As more than 6,000 delegates – including more than 50 government ministers – gathered for the triennial conference, the WEC published several weighty reports that its members have been working on since the last congress was held in the Canadian city of Montreal in 2010.

They included: world energy scenarios to 2050 (Jazz, a consumer-driven scenario, and Symphony, a voter-driven scenario); a status report on the world’s energy resources; a study of the costs of producing electricity from various energy sources; and a report on energy efficiency policies. (All of these reports can be downloaded from the WEC’s website.)

The WEC also warned that “several prevailing myths are severely hampering the efforts of governments, industry and civil society to create a sustainable energy future”. It called for policy-makers and industry leaders to “get real” as it exposed “common myths informing [or rather misinforming] the energy debate” and defined “a path to a more sustainable energy future”.

Secretary General of the World Energy Council, Christoph Frei, said: “As we publish the results of our studies at the WEC, it is clear that we are at a tipping point.”
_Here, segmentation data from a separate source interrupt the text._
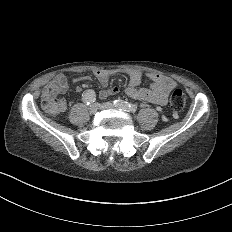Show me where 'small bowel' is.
<instances>
[{"mask_svg": "<svg viewBox=\"0 0 232 232\" xmlns=\"http://www.w3.org/2000/svg\"><path fill=\"white\" fill-rule=\"evenodd\" d=\"M95 74L101 85L107 86L110 81V77L114 74V70L111 69H97ZM153 83L148 88H137L142 82V75L137 71L130 72L129 86L124 90L125 94L131 98L155 102L158 104L167 103L168 92L175 88L176 83L173 79L163 74H153L151 76ZM87 82V78L77 77L66 79L63 74H56L52 80L47 82L43 88L45 94L55 95L64 90L68 85L84 84ZM77 91H81V88H77ZM115 96V93L110 89L103 90L99 97L101 100H106Z\"/></svg>", "mask_w": 232, "mask_h": 232, "instance_id": "obj_1", "label": "small bowel"}]
</instances>
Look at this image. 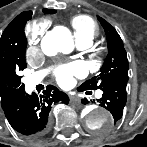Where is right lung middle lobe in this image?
<instances>
[{
    "label": "right lung middle lobe",
    "instance_id": "obj_1",
    "mask_svg": "<svg viewBox=\"0 0 147 147\" xmlns=\"http://www.w3.org/2000/svg\"><path fill=\"white\" fill-rule=\"evenodd\" d=\"M48 12L55 13L56 11L52 10V11H48ZM31 16H32V12L28 11L26 14V17L23 21V24L20 26V31H21L26 43H27V40H26V37L24 34V27H25L26 22L31 18ZM25 68H26V63H24L18 70L14 71L10 76L9 82H10L14 92H24L25 91L24 84L21 83V76L18 75V71L23 70Z\"/></svg>",
    "mask_w": 147,
    "mask_h": 147
}]
</instances>
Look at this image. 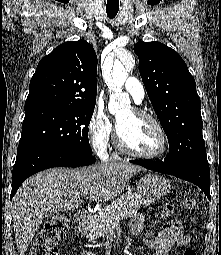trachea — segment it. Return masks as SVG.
Here are the masks:
<instances>
[{
	"label": "trachea",
	"instance_id": "trachea-1",
	"mask_svg": "<svg viewBox=\"0 0 221 255\" xmlns=\"http://www.w3.org/2000/svg\"><path fill=\"white\" fill-rule=\"evenodd\" d=\"M106 12L109 16V18H114L116 16V14L118 13V9H110V8H107L106 9Z\"/></svg>",
	"mask_w": 221,
	"mask_h": 255
}]
</instances>
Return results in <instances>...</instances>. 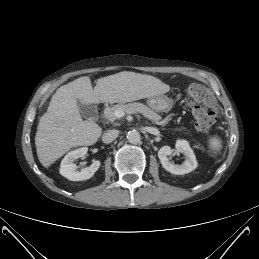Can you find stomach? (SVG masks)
Returning a JSON list of instances; mask_svg holds the SVG:
<instances>
[{
  "mask_svg": "<svg viewBox=\"0 0 259 259\" xmlns=\"http://www.w3.org/2000/svg\"><path fill=\"white\" fill-rule=\"evenodd\" d=\"M148 105L155 111L168 112L173 106V102L165 95H158L148 99Z\"/></svg>",
  "mask_w": 259,
  "mask_h": 259,
  "instance_id": "obj_1",
  "label": "stomach"
}]
</instances>
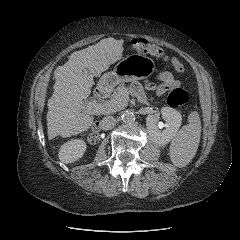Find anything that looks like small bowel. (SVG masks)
<instances>
[{
	"label": "small bowel",
	"instance_id": "obj_1",
	"mask_svg": "<svg viewBox=\"0 0 240 240\" xmlns=\"http://www.w3.org/2000/svg\"><path fill=\"white\" fill-rule=\"evenodd\" d=\"M172 64L177 71H179V72L185 71L183 64L177 58L174 57L172 59ZM158 79L161 81L160 84L149 85V88L151 90L155 91L157 95H162L165 92L175 89L180 86V81L178 79H176L170 72L160 73L158 76ZM132 91L140 100H142V101L145 100L142 86L139 83H134L132 85Z\"/></svg>",
	"mask_w": 240,
	"mask_h": 240
}]
</instances>
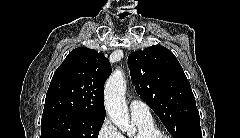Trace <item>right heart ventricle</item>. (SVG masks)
I'll list each match as a JSON object with an SVG mask.
<instances>
[{"label":"right heart ventricle","mask_w":240,"mask_h":138,"mask_svg":"<svg viewBox=\"0 0 240 138\" xmlns=\"http://www.w3.org/2000/svg\"><path fill=\"white\" fill-rule=\"evenodd\" d=\"M133 120L137 126V133L134 136H129L125 138H142V135L146 133L159 131L151 117H133Z\"/></svg>","instance_id":"e07e8e85"}]
</instances>
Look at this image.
In a statement released as the conference opened, the WEC said:  “We have found through our multi-year in-depth studies and issues-mapping with energy leaders that we are in a much more challenging world than previously envisaged . . . the WEC’s studies reveal that current pathways fall short of delivering on the global aspirations of energy access, energy security, and environmental sustainability.”

Challenging the myths

* Myth 1: Global energy demand will flatten out

The reality: Energy demand will double by 2050.

* Myth 2: Peak Oil – there is an imminent shortage of fossil fuel resources

The reality: The discovery of new resources and the emergence of new technologies have multiplied fossil fuel reserves by a factor of four.

*  Myth 3: Demand growth will be fully met by the new clean energy sources

The reality: Despite significant growth in the relative contribution of renewables from 15% today to 20-30% in 2050, in absolute terms the volume of fossil fuels used to meet global energy demand will be 16,000 million tonnes of oil equivalent (Mtoe) in the Jazz scenario and 10,000 Mtoe in the Symphony scenario, compared with 10,400 Mtoe in 2010.

* Myth 4: We can reduce global GHG emissions by 50% by 2050

The reality: Even in the best case the WEC sees a near doubling of global greenhouse gas (GHG) emissions by 2050, “compared with where we should be in 2050 to meet the 450 parts per million carbon dioxide reference adopted by many”. At worst, “emissions could increase by over four-fold”.

* Myth 5: Current business models and markets are delivering

The reality: Current market designs and business models are unable to cope with the increasing renewable shares, decentralised systems, or growing information architecture.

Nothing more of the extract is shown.